WHAT NEEDS TO BE DONE:
If a record contains a picture, skip the picture and transcribe the rest exactly.

______

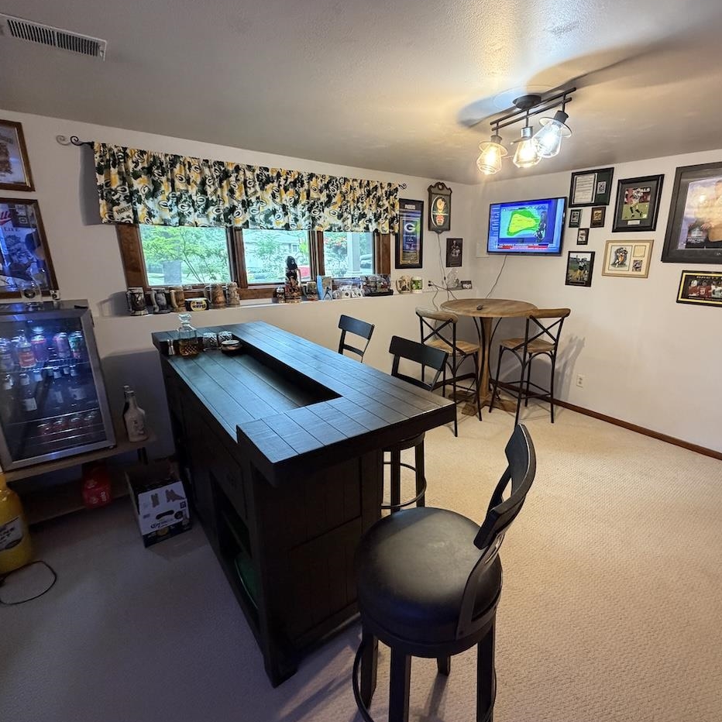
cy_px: 360
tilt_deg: -15.6
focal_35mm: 17
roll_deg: -1.1
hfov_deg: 83.4
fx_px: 401
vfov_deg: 84.0
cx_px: 415
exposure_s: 1/60
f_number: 2.2
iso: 500
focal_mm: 2.22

______

WRITTEN RESPONSE:
cy_px: 360
tilt_deg: -15.6
focal_35mm: 17
roll_deg: -1.1
hfov_deg: 83.4
fx_px: 401
vfov_deg: 84.0
cx_px: 415
exposure_s: 1/60
f_number: 2.2
iso: 500
focal_mm: 2.22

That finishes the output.